Sie kontaktierte sämtliche Saloons in der Reichweite des Transportschiffs und ihre Vermutung bestätigte sich. In allen Saloons ging nach kurzer Zeit das Bier aus!

    Nun war Biberella in ihrem Element. Sie lief schnell in den Saloon, durchschritt ihn erneut mit wiegenden Hüften, jedoch nahm sie diesmal die gierigen Blicke der Saloongäste gar nicht wahr. Bei Luni angekommen sagte sie etwas außer Atem: „Luni, bestell Bier. Schnellstmöglich!“
    Die Wirtin stutze einen Moment und blickte etwas ratlos umher bevor sie mit einem gedehnten: „Ooookaaaay....“ dann doch tat, was Biberella von ihr forderte. Die Bestellung war aufgegeben und natürlich wurde Luni auf die nächste Lieferung in fast zwei Monaten vertröstet. „Erklärst Du mir nun, was Du vorhast?“ fragte die schwarzhaarige Wirtin Biberella.
    Diese begann zu lächeln, warf keck mit einer Hand eine Lockensträhne, die sich vor ihr Gesicht geschmuggelt hatte, zurück und säuselte beinahe: „Warte es ab. Wirst schon sehen.“ Dabei zwinkerte sie ihr fast konspirativ zu. Danach drehte sie sich um und ging an Günnis Tisch, an dem der Kleine recht vergnügt saß. Eigentlich wirkte er immer recht vergnügt, wenn er da saß. Biberella trat an Günni heran und streichelte ihm sanft über seine gedrungene Stirn und die schwarzen, kurzen Haare hinweg. Da leuchteten seine Äuglein und er ließ ein freudiges „Hö?“ von sich vernehmen.
    „Günni. Ich möchte, dass Du mir einen Gefallen tust.“ In Biberellas Stimme schwankte sogar ein Hauch von Erotik mit, als sie diese Bitte an Günni richtete. „Verstecke Dich bitte in der Gerätetruhe hinter dem Saloon. Sei mucksmäuschenstill und beobachte alles, wirklich alles ganz genau.“
    Der kleine Günni sprang auf, zwitscherte ein „Hö,hö!“ und tippelte zu der Hintertür des Saloons hinaus. Auch wenn Günni eine etwas merkwürdige Erscheinung war und man sich oft fragen musste, was in seinem kleinen Köpfchen vor sich ging, war er eine liebe Seele, immer hilfsbereit und entgegen allem Anschein äußerst zuverlässig.

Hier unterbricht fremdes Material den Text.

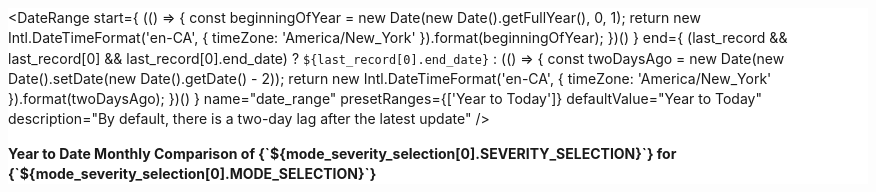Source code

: <Dropdown 
    data={age_range} 
    name=min_age
    value=age_int
    title=" Min Age" 
    defaultValue={0}
/>

<Dropdown 
    data={age_range} 
    name="max_age"
    value=age_int
    title="Max Age"
    order="age_int desc"
    defaultValue={120}
    description='Age 120 serves as a placeholder for missing age values in the records. However, missing values will be automatically excluded from the query if the default 0-120 range is changed by the user. To get a count of missing age values, go to the "Age Distribution" page.'
/>

<DateRange
start={
    (() => {
    const beginningOfYear = new Date(new Date().getFullYear(), 0, 1);
    return new Intl.DateTimeFormat('en-CA', {
        timeZone: 'America/New_York'
    }).format(beginningOfYear);
    })()
}
  end={
        (last_record && last_record[0] && last_record[0].end_date)
          ? `${last_record[0].end_date}`
          : (() => {
              const twoDaysAgo = new Date(new Date().setDate(new Date().getDate() - 2));
              return new Intl.DateTimeFormat('en-CA', {
                timeZone: 'America/New_York'
              }).format(twoDaysAgo);
            })()
      }
name="date_range"
presetRanges={['Year to Today']}
defaultValue="Year to Today"
description="By default, there is a two-day lag after the latest update"
/>

<div style="font-size: 14px;">
    <b>Year to Date Monthly Comparison of {`${mode_severity_selection[0].SEVERITY_SELECTION}`} for {`${mode_severity_selection[0].MODE_SELECTION}`}</b>
</div>

<script>
  const labelConfig = {
    label: {
      show: true,
      formatter: function (params) {
        return params.value[1] === 0 ? '0' : params.value[1];
      }
    }
  };
  const defaultPalette = [
    '#03045E','#4d1070','#0077B6','#00B4d8','#90E0EF'
  ];
</script>
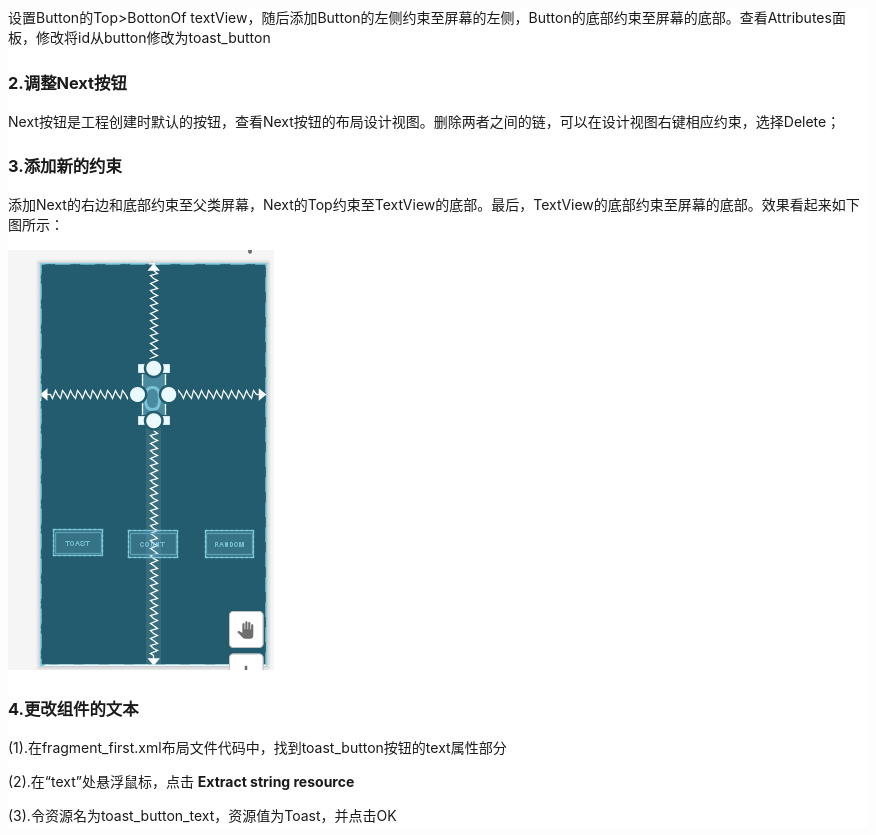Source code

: 

设置Button的Top>BottonOf textView，随后添加Button的左侧约束至屏幕的左侧，Button的底部约束至屏幕的底部。查看Attributes面板，修改将id从button修改为toast_button



### 2.调整Next按钮



Next按钮是工程创建时默认的按钮，查看Next按钮的布局设计视图。删除两者之间的链，可以在设计视图右键相应约束，选择Delete；



### 3.添加新的约束



添加Next的右边和底部约束至父类屏幕，Next的Top约束至TextView的底部。最后，TextView的底部约束至屏幕的底部。效果看起来如下图所示：



![image-20220430203550428](https://github.com/FishSkyRed/RJSJ_SY2/blob/main/img/image-20220430203550428.png?raw=true)



### 4.更改组件的文本



(1).在fragment_first.xml布局文件代码中，找到toast_button按钮的text属性部分



(2).在“text”处悬浮鼠标，点击 **Extract string resource**



(3).令资源名为toast_button_text，资源值为Toast，并点击OK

    Nun hieß es warten. Harren der Dinge, die nun geschehen sollten, wenn denn Biberellas Plan aufginge. Sie ging von Günnis Tisch wieder zur Theke und setzte sich auf einen der Barhocker, der in diesem Moment von mehr als einem der männlichen Saloongäste um diese Ehre beneidet wurde.
    „Luni, mach mir bitte was zu trinken.“
    „Ja, aber was denn? Ich habe doch nichts mehr...“ sagte die Wirtin eine Spur zu larmoyant.
    „Dann ... gib mir ... halt... WASSER!“ stotterte Biberella, die selbst nicht so recht glauben konnte, dass sie diese Worte überhaupt über die Lippen brachte.
    Alle Augen waren nun auf sie gerichtet. Nach kurzer Totenstille war der Saloon mit einem Getuschel gefüllt und Biberella drehte sich auf dem Hocker um, schaute jeden Einzelnen im Saloon an, der sofort verstummte, als ihn der Blick aus ihren blauen Augen traf.

    So verging die Zeit. Die Gäste im Saloon unterhielten sich oder spielten und tranken dabei, was die Wirtin ihnen eben servieren konnte. Plötzlich unterbrach der Computer mit der Meldung einer Gesprächsanfrage dieses Treiben.
    Luni schaute verdutzt auf den Absender. Der Lieferant der Brauerei!
    Biberella lächelte, ihr Plan scheint aufzugehen.
    „Geh ran, Luni.“, sagte sie beinahe amüsiert und die Wirtin nahm das Gespräch entgegen.
    „Tarsis-City-Saloon. Luni hier. Was kann ich für Sie tun?“ Korrekt wie immer. Der Monitor zeigte aber nur ein diffuses, stark verrauschtes Bild auf dem man kaum etwas erkennen konnte.
    „Sie haben eine neue Lieferung Bier bestellt?“ erklang es mit einem deutlichen österreichischem Akzent.
    „Ja, wir brauchen dringend neues Bier. Die Vorräte sind alle. Wann können Sie denn liefern?“ fragte Luni, der langsam einleuchtete, was Biberella vorhatte.
    „Na, i bin ja in der Näh, des kann i am Obend no.“ erklang die Stimme etwas verzerrt.
    „Ja bitte, so schnell wie möglich.“ sagte Luni.
    „Jo eeeeeh, Express is deier.... dös wissens scho?“
    „Egal, wir brauchen Bier! Können Sie es heute noch liefern oder nicht?“
    „Scho.“ Kurz und knapp. Die Verbindung war beendet.
    „Äh...?“ Luni war etwas verdutzt, ob des plötzlichen Gesprächsabbruchs und warf Biberella einen fragenden Blick zu.
    Die Sicherheitsbeauftragte von Tarsis-City strahlte über das ganze Gesicht und ein Leuchten schlich sich in ihre blauen Augen. „Jetzt haben wir ihn!!“ jubilierte sie.